TASK OBJECTIVE — Taking the line with "18: (139, 572)" as the first and the line with "120: (1005, 691)" as the last, set down exactly every line in that range from the entries below, and no more.

Dataset entries —

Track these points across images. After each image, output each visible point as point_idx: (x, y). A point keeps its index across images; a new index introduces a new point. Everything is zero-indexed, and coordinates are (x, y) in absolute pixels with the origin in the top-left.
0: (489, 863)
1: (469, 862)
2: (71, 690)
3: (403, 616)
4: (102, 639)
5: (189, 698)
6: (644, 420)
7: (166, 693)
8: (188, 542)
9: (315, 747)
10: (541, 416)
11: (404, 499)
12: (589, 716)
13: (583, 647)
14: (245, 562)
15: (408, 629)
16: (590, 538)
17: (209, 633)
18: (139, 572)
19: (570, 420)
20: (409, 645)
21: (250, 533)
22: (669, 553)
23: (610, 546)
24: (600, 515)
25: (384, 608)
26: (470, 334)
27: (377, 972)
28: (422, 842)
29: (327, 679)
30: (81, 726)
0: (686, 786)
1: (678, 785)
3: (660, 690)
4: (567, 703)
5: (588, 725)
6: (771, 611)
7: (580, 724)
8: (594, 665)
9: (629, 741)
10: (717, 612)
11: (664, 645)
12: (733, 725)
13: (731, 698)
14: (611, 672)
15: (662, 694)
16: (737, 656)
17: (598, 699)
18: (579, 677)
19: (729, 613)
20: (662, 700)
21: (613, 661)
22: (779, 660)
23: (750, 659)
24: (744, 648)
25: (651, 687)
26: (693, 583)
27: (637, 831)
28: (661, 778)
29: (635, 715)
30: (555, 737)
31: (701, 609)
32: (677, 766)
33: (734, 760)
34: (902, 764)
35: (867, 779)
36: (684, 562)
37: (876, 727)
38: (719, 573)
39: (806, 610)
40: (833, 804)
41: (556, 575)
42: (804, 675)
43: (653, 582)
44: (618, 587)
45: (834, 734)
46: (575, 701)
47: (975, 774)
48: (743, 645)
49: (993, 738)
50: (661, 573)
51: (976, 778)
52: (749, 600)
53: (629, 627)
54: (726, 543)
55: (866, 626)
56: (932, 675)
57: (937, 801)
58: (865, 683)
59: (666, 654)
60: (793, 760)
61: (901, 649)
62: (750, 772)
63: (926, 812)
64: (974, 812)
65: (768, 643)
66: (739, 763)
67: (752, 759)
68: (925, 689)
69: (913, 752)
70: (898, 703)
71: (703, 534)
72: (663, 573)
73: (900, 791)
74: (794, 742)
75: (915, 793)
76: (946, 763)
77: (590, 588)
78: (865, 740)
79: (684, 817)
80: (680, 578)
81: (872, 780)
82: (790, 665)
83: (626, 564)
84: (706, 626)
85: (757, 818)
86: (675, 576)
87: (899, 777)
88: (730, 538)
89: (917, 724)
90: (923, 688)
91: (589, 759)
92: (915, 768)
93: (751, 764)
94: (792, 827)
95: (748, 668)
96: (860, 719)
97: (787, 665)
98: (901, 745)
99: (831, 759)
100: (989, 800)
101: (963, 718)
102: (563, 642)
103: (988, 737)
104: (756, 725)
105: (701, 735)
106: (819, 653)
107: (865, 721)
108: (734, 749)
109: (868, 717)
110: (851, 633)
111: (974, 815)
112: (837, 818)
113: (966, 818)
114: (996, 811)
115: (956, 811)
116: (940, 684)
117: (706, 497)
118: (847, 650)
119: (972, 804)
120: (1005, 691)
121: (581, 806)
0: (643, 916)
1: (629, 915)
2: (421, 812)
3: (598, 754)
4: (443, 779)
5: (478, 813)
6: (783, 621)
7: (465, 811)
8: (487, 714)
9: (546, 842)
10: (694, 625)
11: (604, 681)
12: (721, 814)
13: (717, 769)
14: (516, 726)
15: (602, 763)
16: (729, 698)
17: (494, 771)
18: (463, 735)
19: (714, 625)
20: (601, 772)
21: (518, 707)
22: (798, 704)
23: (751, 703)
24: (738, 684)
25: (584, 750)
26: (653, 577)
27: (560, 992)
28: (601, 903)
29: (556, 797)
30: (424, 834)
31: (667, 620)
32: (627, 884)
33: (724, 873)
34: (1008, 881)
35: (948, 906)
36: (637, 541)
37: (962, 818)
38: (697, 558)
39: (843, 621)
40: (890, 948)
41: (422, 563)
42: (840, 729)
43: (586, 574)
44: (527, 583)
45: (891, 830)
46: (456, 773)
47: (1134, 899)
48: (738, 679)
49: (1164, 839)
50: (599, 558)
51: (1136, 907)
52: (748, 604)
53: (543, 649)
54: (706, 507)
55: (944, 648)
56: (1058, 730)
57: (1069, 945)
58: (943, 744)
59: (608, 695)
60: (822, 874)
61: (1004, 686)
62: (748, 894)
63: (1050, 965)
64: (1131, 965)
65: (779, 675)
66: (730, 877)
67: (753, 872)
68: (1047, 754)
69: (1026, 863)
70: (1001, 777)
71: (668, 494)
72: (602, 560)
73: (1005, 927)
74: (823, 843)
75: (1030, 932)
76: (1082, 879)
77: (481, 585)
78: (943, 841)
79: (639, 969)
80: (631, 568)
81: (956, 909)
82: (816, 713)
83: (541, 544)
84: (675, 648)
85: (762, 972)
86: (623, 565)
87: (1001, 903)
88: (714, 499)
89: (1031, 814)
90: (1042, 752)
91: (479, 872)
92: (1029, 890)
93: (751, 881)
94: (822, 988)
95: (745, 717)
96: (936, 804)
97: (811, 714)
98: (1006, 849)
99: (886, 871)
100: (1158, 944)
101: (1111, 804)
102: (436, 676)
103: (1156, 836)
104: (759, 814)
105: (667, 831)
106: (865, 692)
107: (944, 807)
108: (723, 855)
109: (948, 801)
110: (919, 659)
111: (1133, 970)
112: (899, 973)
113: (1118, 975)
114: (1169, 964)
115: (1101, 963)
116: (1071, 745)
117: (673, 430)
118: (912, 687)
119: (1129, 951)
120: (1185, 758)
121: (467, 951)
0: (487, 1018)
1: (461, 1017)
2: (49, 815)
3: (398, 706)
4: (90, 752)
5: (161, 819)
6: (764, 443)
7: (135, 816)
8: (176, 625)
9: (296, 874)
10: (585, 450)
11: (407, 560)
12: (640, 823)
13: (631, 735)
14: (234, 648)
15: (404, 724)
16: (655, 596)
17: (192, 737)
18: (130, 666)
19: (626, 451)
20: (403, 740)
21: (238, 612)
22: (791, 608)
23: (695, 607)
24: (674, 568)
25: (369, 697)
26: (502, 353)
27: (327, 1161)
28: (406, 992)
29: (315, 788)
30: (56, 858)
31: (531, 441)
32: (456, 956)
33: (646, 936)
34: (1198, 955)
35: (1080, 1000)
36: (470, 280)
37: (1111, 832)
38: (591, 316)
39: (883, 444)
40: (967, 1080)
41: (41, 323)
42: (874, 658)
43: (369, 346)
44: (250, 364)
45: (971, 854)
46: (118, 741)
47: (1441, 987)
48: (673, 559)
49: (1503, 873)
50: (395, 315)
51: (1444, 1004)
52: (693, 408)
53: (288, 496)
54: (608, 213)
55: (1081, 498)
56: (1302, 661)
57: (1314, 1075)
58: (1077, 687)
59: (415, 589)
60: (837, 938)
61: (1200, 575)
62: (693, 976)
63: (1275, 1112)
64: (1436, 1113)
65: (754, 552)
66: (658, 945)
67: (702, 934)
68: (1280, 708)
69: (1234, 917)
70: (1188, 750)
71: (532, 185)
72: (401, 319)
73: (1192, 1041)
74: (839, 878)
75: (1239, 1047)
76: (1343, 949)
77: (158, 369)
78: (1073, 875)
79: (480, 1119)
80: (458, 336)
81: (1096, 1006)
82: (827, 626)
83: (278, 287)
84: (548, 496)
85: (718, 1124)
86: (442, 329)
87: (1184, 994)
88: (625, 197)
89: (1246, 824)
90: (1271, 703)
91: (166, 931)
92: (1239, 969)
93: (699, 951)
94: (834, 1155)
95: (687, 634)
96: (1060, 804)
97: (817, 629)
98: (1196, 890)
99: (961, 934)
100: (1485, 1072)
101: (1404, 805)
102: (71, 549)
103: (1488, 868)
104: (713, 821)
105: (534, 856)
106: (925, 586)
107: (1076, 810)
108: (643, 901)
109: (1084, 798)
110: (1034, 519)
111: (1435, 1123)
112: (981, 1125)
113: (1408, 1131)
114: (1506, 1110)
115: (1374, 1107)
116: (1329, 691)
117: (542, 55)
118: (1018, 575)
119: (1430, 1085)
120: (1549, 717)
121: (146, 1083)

RESULT BELOW —
18: (139, 572)
19: (570, 420)
20: (409, 645)
21: (250, 533)
22: (669, 553)
23: (610, 546)
24: (600, 515)
25: (384, 608)
26: (470, 334)
27: (377, 972)
28: (422, 842)
29: (327, 679)
30: (81, 726)
0: (686, 786)
1: (678, 785)
3: (660, 690)
4: (567, 703)
5: (588, 725)
6: (771, 611)
7: (580, 724)
8: (594, 665)
9: (629, 741)
10: (717, 612)
11: (664, 645)
12: (733, 725)
13: (731, 698)
14: (611, 672)
15: (662, 694)
16: (737, 656)
17: (598, 699)
18: (579, 677)
19: (729, 613)
20: (662, 700)
21: (613, 661)
22: (779, 660)
23: (750, 659)
24: (744, 648)
25: (651, 687)
26: (693, 583)
27: (637, 831)
28: (661, 778)
29: (635, 715)
30: (555, 737)
31: (701, 609)
32: (677, 766)
33: (734, 760)
34: (902, 764)
35: (867, 779)
36: (684, 562)
37: (876, 727)
38: (719, 573)
39: (806, 610)
40: (833, 804)
41: (556, 575)
42: (804, 675)
43: (653, 582)
44: (618, 587)
45: (834, 734)
46: (575, 701)
47: (975, 774)
48: (743, 645)
49: (993, 738)
50: (661, 573)
51: (976, 778)
52: (749, 600)
53: (629, 627)
54: (726, 543)
55: (866, 626)
56: (932, 675)
57: (937, 801)
58: (865, 683)
59: (666, 654)
60: (793, 760)
61: (901, 649)
62: (750, 772)
63: (926, 812)
64: (974, 812)
65: (768, 643)
66: (739, 763)
67: (752, 759)
68: (925, 689)
69: (913, 752)
70: (898, 703)
71: (703, 534)
72: (663, 573)
73: (900, 791)
74: (794, 742)
75: (915, 793)
76: (946, 763)
77: (590, 588)
78: (865, 740)
79: (684, 817)
80: (680, 578)
81: (872, 780)
82: (790, 665)
83: (626, 564)
84: (706, 626)
85: (757, 818)
86: (675, 576)
87: (899, 777)
88: (730, 538)
89: (917, 724)
90: (923, 688)
91: (589, 759)
92: (915, 768)
93: (751, 764)
94: (792, 827)
95: (748, 668)
96: (860, 719)
97: (787, 665)
98: (901, 745)
99: (831, 759)
100: (989, 800)
101: (963, 718)
102: (563, 642)
103: (988, 737)
104: (756, 725)
105: (701, 735)
106: (819, 653)
107: (865, 721)
108: (734, 749)
109: (868, 717)
110: (851, 633)
111: (974, 815)
112: (837, 818)
113: (966, 818)
114: (996, 811)
115: (956, 811)
116: (940, 684)
117: (706, 497)
118: (847, 650)
119: (972, 804)
120: (1005, 691)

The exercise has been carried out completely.